--- RECORDED DATA Enclosed Below ---
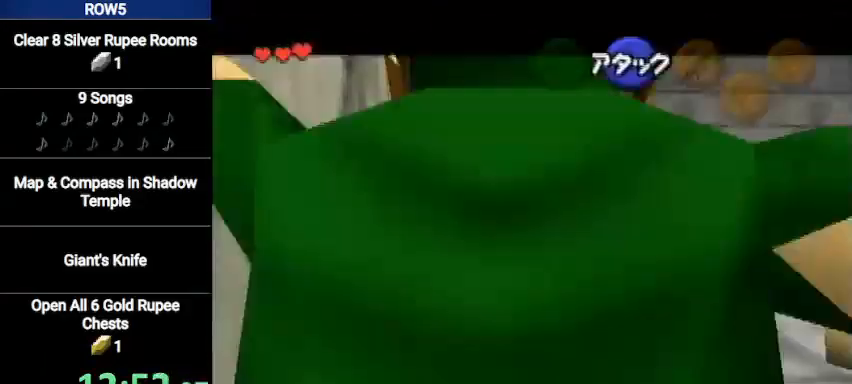
{"buttons": ["L1"], "left_stick": "down-left", "right_stick": "center", "events": [[33, "A", "down"], [166, "A", "up"]]}
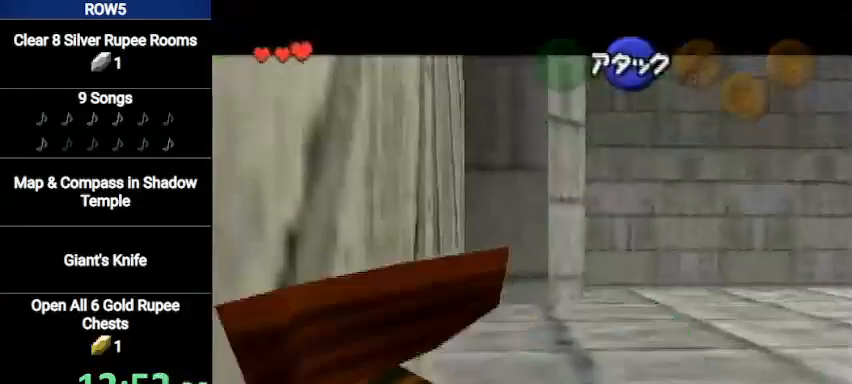
{"buttons": [], "left_stick": "center", "right_stick": "center", "events": [[134, "A", "down"], [234, "A", "up"], [267, "L1", "up"], [300, "left_stick", "center"]]}
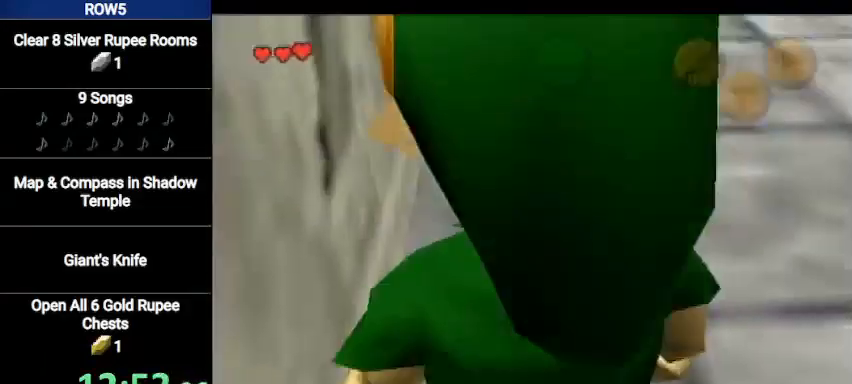
{"buttons": [], "left_stick": "center", "right_stick": "center", "events": [[33, "START", "down"], [100, "START", "up"]]}
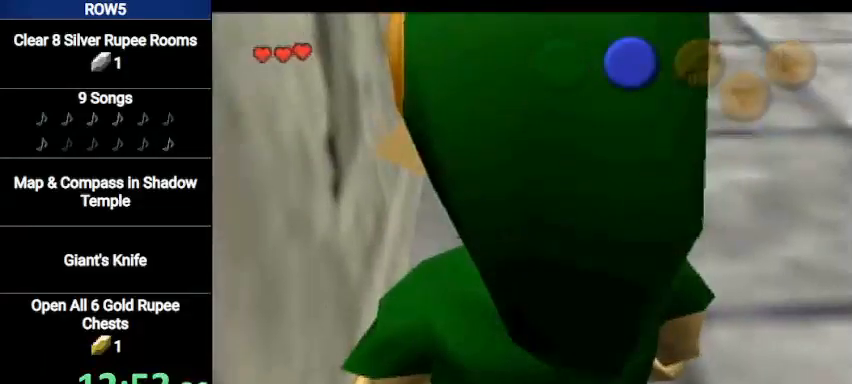
{"buttons": ["START"], "left_stick": "center", "right_stick": "center", "events": [[100, "START", "down"], [134, "START", "up"], [234, "START", "down"], [267, "START", "up"], [367, "START", "down"], [434, "START", "up"], [501, "START", "down"]]}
--- End of Enclosed RECORDED DATA ---
WORK TO COMPLETE -
Repeat the data above exactly, leaving out any pictures it holds.

RESPONSE TO THIS EXERCISE -
{"buttons": ["L1"], "left_stick": "down-left", "right_stick": "center", "events": [[33, "A", "down"], [166, "A", "up"]]}
{"buttons": [], "left_stick": "center", "right_stick": "center", "events": [[134, "A", "down"], [234, "A", "up"], [267, "L1", "up"], [300, "left_stick", "center"]]}
{"buttons": [], "left_stick": "center", "right_stick": "center", "events": [[33, "START", "down"], [100, "START", "up"]]}
{"buttons": ["START"], "left_stick": "center", "right_stick": "center", "events": [[100, "START", "down"], [134, "START", "up"], [234, "START", "down"], [267, "START", "up"], [367, "START", "down"], [434, "START", "up"], [501, "START", "down"]]}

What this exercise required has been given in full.